What this task involves: Write out every entry word for word.

Records to process:
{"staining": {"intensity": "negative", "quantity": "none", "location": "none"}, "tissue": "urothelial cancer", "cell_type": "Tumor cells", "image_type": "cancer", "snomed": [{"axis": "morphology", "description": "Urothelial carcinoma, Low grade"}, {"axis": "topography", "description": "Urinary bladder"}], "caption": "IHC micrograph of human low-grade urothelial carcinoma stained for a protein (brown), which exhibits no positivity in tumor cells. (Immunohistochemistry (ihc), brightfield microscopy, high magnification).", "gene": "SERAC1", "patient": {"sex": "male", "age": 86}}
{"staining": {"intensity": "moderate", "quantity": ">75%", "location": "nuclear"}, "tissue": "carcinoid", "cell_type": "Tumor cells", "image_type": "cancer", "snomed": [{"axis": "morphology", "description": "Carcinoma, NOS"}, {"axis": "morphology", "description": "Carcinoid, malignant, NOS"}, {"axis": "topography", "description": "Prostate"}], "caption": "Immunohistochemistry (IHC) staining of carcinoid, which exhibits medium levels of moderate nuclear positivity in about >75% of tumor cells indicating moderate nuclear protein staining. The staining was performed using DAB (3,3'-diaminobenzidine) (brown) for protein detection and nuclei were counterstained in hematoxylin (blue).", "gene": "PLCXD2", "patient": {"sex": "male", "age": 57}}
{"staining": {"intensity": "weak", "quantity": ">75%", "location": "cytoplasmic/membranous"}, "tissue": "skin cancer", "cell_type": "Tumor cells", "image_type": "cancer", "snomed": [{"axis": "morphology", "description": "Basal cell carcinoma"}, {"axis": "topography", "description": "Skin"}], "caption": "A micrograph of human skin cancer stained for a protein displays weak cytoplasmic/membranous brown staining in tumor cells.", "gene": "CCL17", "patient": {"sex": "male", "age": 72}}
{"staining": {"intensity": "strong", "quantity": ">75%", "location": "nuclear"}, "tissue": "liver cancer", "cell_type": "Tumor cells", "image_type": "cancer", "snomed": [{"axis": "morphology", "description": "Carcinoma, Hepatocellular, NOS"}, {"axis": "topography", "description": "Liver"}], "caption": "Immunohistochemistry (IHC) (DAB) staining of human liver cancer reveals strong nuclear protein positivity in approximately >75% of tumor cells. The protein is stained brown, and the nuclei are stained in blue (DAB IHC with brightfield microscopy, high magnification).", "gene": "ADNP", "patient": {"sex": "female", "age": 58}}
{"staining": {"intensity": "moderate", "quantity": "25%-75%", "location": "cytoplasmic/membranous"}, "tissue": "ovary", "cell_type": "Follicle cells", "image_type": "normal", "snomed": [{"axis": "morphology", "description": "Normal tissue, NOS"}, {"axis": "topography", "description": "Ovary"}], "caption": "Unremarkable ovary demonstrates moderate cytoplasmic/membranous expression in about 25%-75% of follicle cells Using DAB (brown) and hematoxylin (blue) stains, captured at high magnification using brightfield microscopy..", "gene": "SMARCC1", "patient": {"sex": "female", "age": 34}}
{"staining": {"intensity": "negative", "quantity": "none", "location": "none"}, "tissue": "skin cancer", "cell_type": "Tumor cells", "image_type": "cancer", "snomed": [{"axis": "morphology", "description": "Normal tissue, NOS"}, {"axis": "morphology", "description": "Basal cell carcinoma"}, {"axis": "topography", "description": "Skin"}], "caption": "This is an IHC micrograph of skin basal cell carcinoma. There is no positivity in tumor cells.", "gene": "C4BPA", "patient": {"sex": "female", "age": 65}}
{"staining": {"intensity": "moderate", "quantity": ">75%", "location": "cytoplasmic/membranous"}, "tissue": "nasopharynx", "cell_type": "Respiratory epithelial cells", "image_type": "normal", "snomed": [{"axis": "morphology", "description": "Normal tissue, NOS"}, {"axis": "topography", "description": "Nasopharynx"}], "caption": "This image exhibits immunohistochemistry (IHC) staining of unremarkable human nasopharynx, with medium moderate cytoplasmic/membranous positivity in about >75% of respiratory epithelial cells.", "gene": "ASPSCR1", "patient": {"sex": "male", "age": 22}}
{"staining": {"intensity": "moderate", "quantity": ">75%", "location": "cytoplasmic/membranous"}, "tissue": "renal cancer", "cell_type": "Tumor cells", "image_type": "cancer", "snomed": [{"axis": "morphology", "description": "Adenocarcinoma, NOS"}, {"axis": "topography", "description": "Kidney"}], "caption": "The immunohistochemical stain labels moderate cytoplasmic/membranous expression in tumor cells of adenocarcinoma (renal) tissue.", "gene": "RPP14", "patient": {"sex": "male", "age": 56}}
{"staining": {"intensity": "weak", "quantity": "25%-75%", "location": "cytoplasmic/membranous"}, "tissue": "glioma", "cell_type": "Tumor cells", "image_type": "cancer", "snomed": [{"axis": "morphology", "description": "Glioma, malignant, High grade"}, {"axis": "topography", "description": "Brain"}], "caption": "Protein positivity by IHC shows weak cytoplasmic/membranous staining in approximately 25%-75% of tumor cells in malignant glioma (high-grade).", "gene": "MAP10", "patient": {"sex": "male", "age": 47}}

Exercise result:
{"staining": {"intensity": "negative", "quantity": "none", "location": "none"}, "tissue": "urothelial cancer", "cell_type": "Tumor cells", "image_type": "cancer", "snomed": [{"axis": "morphology", "description": "Urothelial carcinoma, Low grade"}, {"axis": "topography", "description": "Urinary bladder"}], "caption": "IHC micrograph of human low-grade urothelial carcinoma stained for a protein (brown), which exhibits no positivity in tumor cells. (Immunohistochemistry (ihc), brightfield microscopy, high magnification).", "gene": "SERAC1", "patient": {"sex": "male", "age": 86}}
{"staining": {"intensity": "moderate", "quantity": ">75%", "location": "nuclear"}, "tissue": "carcinoid", "cell_type": "Tumor cells", "image_type": "cancer", "snomed": [{"axis": "morphology", "description": "Carcinoma, NOS"}, {"axis": "morphology", "description": "Carcinoid, malignant, NOS"}, {"axis": "topography", "description": "Prostate"}], "caption": "Immunohistochemistry (IHC) staining of carcinoid, which exhibits medium levels of moderate nuclear positivity in about >75% of tumor cells indicating moderate nuclear protein staining. The staining was performed using DAB (3,3'-diaminobenzidine) (brown) for protein detection and nuclei were counterstained in hematoxylin (blue).", "gene": "PLCXD2", "patient": {"sex": "male", "age": 57}}
{"staining": {"intensity": "weak", "quantity": ">75%", "location": "cytoplasmic/membranous"}, "tissue": "skin cancer", "cell_type": "Tumor cells", "image_type": "cancer", "snomed": [{"axis": "morphology", "description": "Basal cell carcinoma"}, {"axis": "topography", "description": "Skin"}], "caption": "A micrograph of human skin cancer stained for a protein displays weak cytoplasmic/membranous brown staining in tumor cells.", "gene": "CCL17", "patient": {"sex": "male", "age": 72}}
{"staining": {"intensity": "strong", "quantity": ">75%", "location": "nuclear"}, "tissue": "liver cancer", "cell_type": "Tumor cells", "image_type": "cancer", "snomed": [{"axis": "morphology", "description": "Carcinoma, Hepatocellular, NOS"}, {"axis": "topography", "description": "Liver"}], "caption": "Immunohistochemistry (IHC) (DAB) staining of human liver cancer reveals strong nuclear protein positivity in approximately >75% of tumor cells. The protein is stained brown, and the nuclei are stained in blue (DAB IHC with brightfield microscopy, high magnification).", "gene": "ADNP", "patient": {"sex": "female", "age": 58}}
{"staining": {"intensity": "moderate", "quantity": "25%-75%", "location": "cytoplasmic/membranous"}, "tissue": "ovary", "cell_type": "Follicle cells", "image_type": "normal", "snomed": [{"axis": "morphology", "description": "Normal tissue, NOS"}, {"axis": "topography", "description": "Ovary"}], "caption": "Unremarkable ovary demonstrates moderate cytoplasmic/membranous expression in about 25%-75% of follicle cells Using DAB (brown) and hematoxylin (blue) stains, captured at high magnification using brightfield microscopy..", "gene": "SMARCC1", "patient": {"sex": "female", "age": 34}}
{"staining": {"intensity": "negative", "quantity": "none", "location": "none"}, "tissue": "skin cancer", "cell_type": "Tumor cells", "image_type": "cancer", "snomed": [{"axis": "morphology", "description": "Normal tissue, NOS"}, {"axis": "morphology", "description": "Basal cell carcinoma"}, {"axis": "topography", "description": "Skin"}], "caption": "This is an IHC micrograph of skin basal cell carcinoma. There is no positivity in tumor cells.", "gene": "C4BPA", "patient": {"sex": "female", "age": 65}}
{"staining": {"intensity": "moderate", "quantity": ">75%", "location": "cytoplasmic/membranous"}, "tissue": "nasopharynx", "cell_type": "Respiratory epithelial cells", "image_type": "normal", "snomed": [{"axis": "morphology", "description": "Normal tissue, NOS"}, {"axis": "topography", "description": "Nasopharynx"}], "caption": "This image exhibits immunohistochemistry (IHC) staining of unremarkable human nasopharynx, with medium moderate cytoplasmic/membranous positivity in about >75% of respiratory epithelial cells.", "gene": "ASPSCR1", "patient": {"sex": "male", "age": 22}}
{"staining": {"intensity": "moderate", "quantity": ">75%", "location": "cytoplasmic/membranous"}, "tissue": "renal cancer", "cell_type": "Tumor cells", "image_type": "cancer", "snomed": [{"axis": "morphology", "description": "Adenocarcinoma, NOS"}, {"axis": "topography", "description": "Kidney"}], "caption": "The immunohistochemical stain labels moderate cytoplasmic/membranous expression in tumor cells of adenocarcinoma (renal) tissue.", "gene": "RPP14", "patient": {"sex": "male", "age": 56}}
{"staining": {"intensity": "weak", "quantity": "25%-75%", "location": "cytoplasmic/membranous"}, "tissue": "glioma", "cell_type": "Tumor cells", "image_type": "cancer", "snomed": [{"axis": "morphology", "description": "Glioma, malignant, High grade"}, {"axis": "topography", "description": "Brain"}], "caption": "Protein positivity by IHC shows weak cytoplasmic/membranous staining in approximately 25%-75% of tumor cells in malignant glioma (high-grade).", "gene": "MAP10", "patient": {"sex": "male", "age": 47}}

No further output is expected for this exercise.